Stored data entries
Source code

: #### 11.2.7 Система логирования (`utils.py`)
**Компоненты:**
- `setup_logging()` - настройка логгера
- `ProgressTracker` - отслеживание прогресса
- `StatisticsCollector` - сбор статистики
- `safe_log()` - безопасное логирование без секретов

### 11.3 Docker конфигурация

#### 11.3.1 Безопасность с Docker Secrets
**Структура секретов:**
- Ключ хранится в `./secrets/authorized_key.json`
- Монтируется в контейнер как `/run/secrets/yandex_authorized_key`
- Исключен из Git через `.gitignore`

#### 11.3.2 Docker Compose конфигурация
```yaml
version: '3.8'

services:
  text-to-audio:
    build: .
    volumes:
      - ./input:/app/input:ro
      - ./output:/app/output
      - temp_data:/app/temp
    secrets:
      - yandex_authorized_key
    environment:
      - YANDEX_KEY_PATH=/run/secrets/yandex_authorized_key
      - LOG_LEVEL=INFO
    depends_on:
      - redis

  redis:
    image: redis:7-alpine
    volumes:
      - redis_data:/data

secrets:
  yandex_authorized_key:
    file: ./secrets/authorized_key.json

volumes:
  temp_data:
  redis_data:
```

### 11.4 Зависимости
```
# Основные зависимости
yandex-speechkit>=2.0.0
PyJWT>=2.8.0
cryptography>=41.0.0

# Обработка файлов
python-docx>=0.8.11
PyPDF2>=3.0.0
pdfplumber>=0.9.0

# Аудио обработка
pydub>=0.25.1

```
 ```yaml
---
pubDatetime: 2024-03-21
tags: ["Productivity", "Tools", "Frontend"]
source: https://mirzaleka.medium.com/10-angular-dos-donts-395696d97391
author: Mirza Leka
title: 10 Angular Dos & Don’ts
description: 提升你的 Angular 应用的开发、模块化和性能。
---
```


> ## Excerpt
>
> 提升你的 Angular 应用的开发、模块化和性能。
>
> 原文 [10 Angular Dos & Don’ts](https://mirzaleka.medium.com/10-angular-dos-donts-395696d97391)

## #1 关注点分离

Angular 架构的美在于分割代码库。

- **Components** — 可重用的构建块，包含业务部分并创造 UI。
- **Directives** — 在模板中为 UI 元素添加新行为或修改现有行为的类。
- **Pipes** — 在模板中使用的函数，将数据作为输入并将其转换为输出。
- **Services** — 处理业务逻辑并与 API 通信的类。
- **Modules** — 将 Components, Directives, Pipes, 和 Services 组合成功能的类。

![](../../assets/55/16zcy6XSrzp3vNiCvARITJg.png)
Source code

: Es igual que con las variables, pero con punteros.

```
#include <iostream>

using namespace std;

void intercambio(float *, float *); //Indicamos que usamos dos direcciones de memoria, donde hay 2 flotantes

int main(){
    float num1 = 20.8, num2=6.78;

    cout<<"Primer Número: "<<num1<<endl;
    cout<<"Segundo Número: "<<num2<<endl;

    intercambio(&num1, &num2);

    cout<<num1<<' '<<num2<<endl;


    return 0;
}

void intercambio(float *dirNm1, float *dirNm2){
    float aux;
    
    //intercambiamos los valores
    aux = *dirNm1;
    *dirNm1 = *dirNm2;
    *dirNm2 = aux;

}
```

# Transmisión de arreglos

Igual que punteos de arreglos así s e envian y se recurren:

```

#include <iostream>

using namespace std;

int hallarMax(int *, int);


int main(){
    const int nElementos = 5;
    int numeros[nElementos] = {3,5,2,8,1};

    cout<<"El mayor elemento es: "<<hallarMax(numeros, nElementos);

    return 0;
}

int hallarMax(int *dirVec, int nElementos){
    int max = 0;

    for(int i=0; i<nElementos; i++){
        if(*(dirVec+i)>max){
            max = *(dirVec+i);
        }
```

### GOAL OF THE EXERCISE
In full and unchanged, repeat the data above.

### RESPONSE BELOW
Source code

: #### 11.2.7 Система логирования (`utils.py`)
**Компоненты:**
- `setup_logging()` - настройка логгера
- `ProgressTracker` - отслеживание прогресса
- `StatisticsCollector` - сбор статистики
- `safe_log()` - безопасное логирование без секретов

### 11.3 Docker конфигурация

#### 11.3.1 Безопасность с Docker Secrets
**Структура секретов:**
- Ключ хранится в `./secrets/authorized_key.json`
- Монтируется в контейнер как `/run/secrets/yandex_authorized_key`
- Исключен из Git через `.gitignore`

#### 11.3.2 Docker Compose конфигурация
```yaml
version: '3.8'

services:
  text-to-audio:
    build: .
    volumes:
      - ./input:/app/input:ro
      - ./output:/app/output
      - temp_data:/app/temp
    secrets:
      - yandex_authorized_key
    environment:
      - YANDEX_KEY_PATH=/run/secrets/yandex_authorized_key
      - LOG_LEVEL=INFO
    depends_on:
      - redis

  redis:
    image: redis:7-alpine
    volumes:
      - redis_data:/data

secrets:
  yandex_authorized_key:
    file: ./secrets/authorized_key.json

volumes:
  temp_data:
  redis_data:
```

### 11.4 Зависимости
```
# Основные зависимости
yandex-speechkit>=2.0.0
PyJWT>=2.8.0
cryptography>=41.0.0

# Обработка файлов
python-docx>=0.8.11
PyPDF2>=3.0.0
pdfplumber>=0.9.0

# Аудио обработка
pydub>=0.25.1

```
 ```yaml
---
pubDatetime: 2024-03-21
tags: ["Productivity", "Tools", "Frontend"]
source: https://mirzaleka.medium.com/10-angular-dos-donts-395696d97391
author: Mirza Leka
title: 10 Angular Dos & Don’ts
description: 提升你的 Angular 应用的开发、模块化和性能。
---
```


> ## Excerpt
>
> 提升你的 Angular 应用的开发、模块化和性能。
>
> 原文 [10 Angular Dos & Don’ts](https://mirzaleka.medium.com/10-angular-dos-donts-395696d97391)

## #1 关注点分离

Angular 架构的美在于分割代码库。

- **Components** — 可重用的构建块，包含业务部分并创造 UI。
- **Directives** — 在模板中为 UI 元素添加新行为或修改现有行为的类。
- **Pipes** — 在模板中使用的函数，将数据作为输入并将其转换为输出。
- **Services** — 处理业务逻辑并与 API 通信的类。
- **Modules** — 将 Components, Directives, Pipes, 和 Services 组合成功能的类。

![](../../assets/55/16zcy6XSrzp3vNiCvARITJg.png)
Source code

: Es igual que con las variables, pero con punteros.

```
#include <iostream>

using namespace std;

void intercambio(float *, float *); //Indicamos que usamos dos direcciones de memoria, donde hay 2 flotantes

int main(){
    float num1 = 20.8, num2=6.78;

    cout<<"Primer Número: "<<num1<<endl;
    cout<<"Segundo Número: "<<num2<<endl;

    intercambio(&num1, &num2);

    cout<<num1<<' '<<num2<<endl;


    return 0;
}

void intercambio(float *dirNm1, float *dirNm2){
    float aux;
    
    //intercambiamos los valores
    aux = *dirNm1;
    *dirNm1 = *dirNm2;
    *dirNm2 = aux;

}
```

# Transmisión de arreglos

Igual que punteos de arreglos así s e envian y se recurren:

```

#include <iostream>

using namespace std;

int hallarMax(int *, int);


int main(){
    const int nElementos = 5;
    int numeros[nElementos] = {3,5,2,8,1};

    cout<<"El mayor elemento es: "<<hallarMax(numeros, nElementos);

    return 0;
}

int hallarMax(int *dirVec, int nElementos){
    int max = 0;

    for(int i=0; i<nElementos; i++){
        if(*(dirVec+i)>max){
            max = *(dirVec+i);
        }
```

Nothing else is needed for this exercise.